En ce qui concerne les résultats d’exploitation, sont concernées les créances non encore encaissées par la SCP à sa date de transformation. Toutefois, les créances et dépenses engagées dans les trois mois précédents la date d’effet de l’option peuvent être inscrites au bilan d’ouverture du premier exercice d’assujettissement à l’impôt sur les sociétés. Ainsi, seules les créances et dettes de plus de trois mois sont immédiatement imposables au nom des associés de la SCP au moment de sa transformation. De plus, sur option, un fractionnement de l’impôt sur le revenu, sur 3 ou 5 ans, peut être demandé par tous les associés de la SCP (CGI article 1663 bis).
Ce nouveau régime fiscal a pour conséquence inévitable de générer, au nom des associés, une imposition sur les honoraires les plus anciens, pas forcément recouvrables. Une analyse scrupuleuse du compte client est donc indispensable pour accompagner la décision d’option.
Deuxièmement, en matière de droits d’enregistrement, il s’agit de la mutation conditionnelle des apports visée à l’article 809, II, du CGI. Les SCP ont souvent été constituées par des apports en nature de clientèles que l’on retrouve au bilan dans la rubrique « fonds de commerce » et dans l’article « apports » des statuts. Cet article impose aux droits de mutation la valeur vénale des biens apportés à la date de transformation4. La clientèle étant par construction fongible et rarement individualisée à l’actif du bilan, nous considérons qu’il convient de valoriser l’ensemble de la clientèle de la SCP à la date de sa transformation.
Heureusement, l’article 810 III du CGI permet aux associés de la SCP de s’engager à conserver les parts/actions de la structure d’exercice transformée, pendant trois ans, évitant ainsi le paiement de droits de mutation pouvant être rédhibitoires. A noter que si un seul associé se retire de la structure, ce régime de faveur est remis en cause, l’engagement de conservation étant rompu. Enfin, il ne semble pas que les règles dites de « dépatrimonialisation » utilisées dans certaines structures libérales puissent être opposables à l’administration fiscale et particulièrement en matière de droits de mutation à titre onéreux.

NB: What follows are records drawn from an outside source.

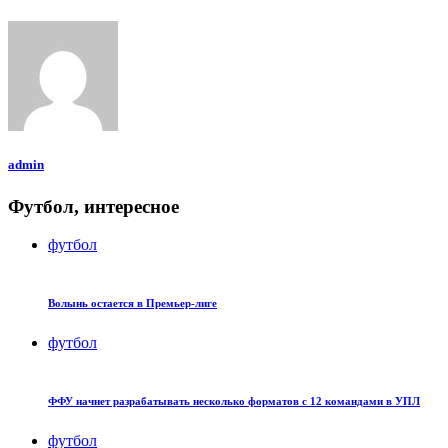
admin
Футбол, интересное
футбол
Волынь остается в Премьер-лиге
футбол
ФФУ начнет разрабатывать несколько форматов с 12 командами в УПЛ
футбол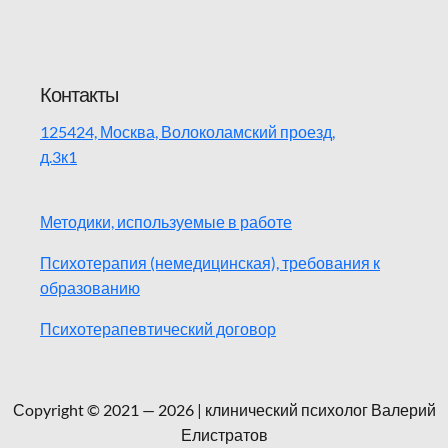
Контакты
125424, Москва, Волоколамский проезд,
д.3к1
Методики, используемые в работе
Психотерапия (немедицинская), требования к
образованию
Психотерапевтический договор
Сopyright © 2021 — 2026 | клинический психолог Валерий
Елистратов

La troisième conséquence est le transfert des parts sociales du patrimoine professionnel au patrimoine privé des associés, ce qui génère une plus-value professionnelle en report d’imposition (CGI article 151 nonies III). La plus-value ainsi figée sera imposée à la date de la cession, du rachat, ou de l’annulation des parts sociales ou actions. Là encore, il ne semble pas que les règles dites de « dépatrimonialisation » utilisées dans certaines structures libérales puissent être opposables à l’administration fiscale
A noter qu’une opération ultérieure d’apport des titres de la SEL/SDC à une structure holding type SPFPL, dégageant une nouvelle plus-value, est envisageable. En effet, le maintien du report d’imposition de la plus-value peut être maintenu sous certaines conditions.
En conclusion, l’option par une SCP pour l’impôt sur les sociétés présente de multiples avantages. Une telle opération comprend une étape préliminaire de réflexion importante et une attention toute particulière sur les multiples obligations déclaratives en matière fiscale. L’une des raisons principales qui amènent les SCP à renoncer à un tel projet est l’imposition au nom des associés des créances de plus de trois mois et le risque concernant la mutation conditionnelle des apports. Dans ces cas précis, le praticien des structures d’exercice dispose d’outils permettant d’obvier les principaux inconvénients de la SCP.
1. Certaines cotisations ne sont, de surcroît, pas déductibles pour le calcul de l’impôt.
2. (450 - 137,5 - 270)
3. (450 – 137, 5 – 112,5)
4. 5% au-delà de 200 k€, 3 % de 23 k€ à 200 k€ et 0 % en deçà de 23 k€.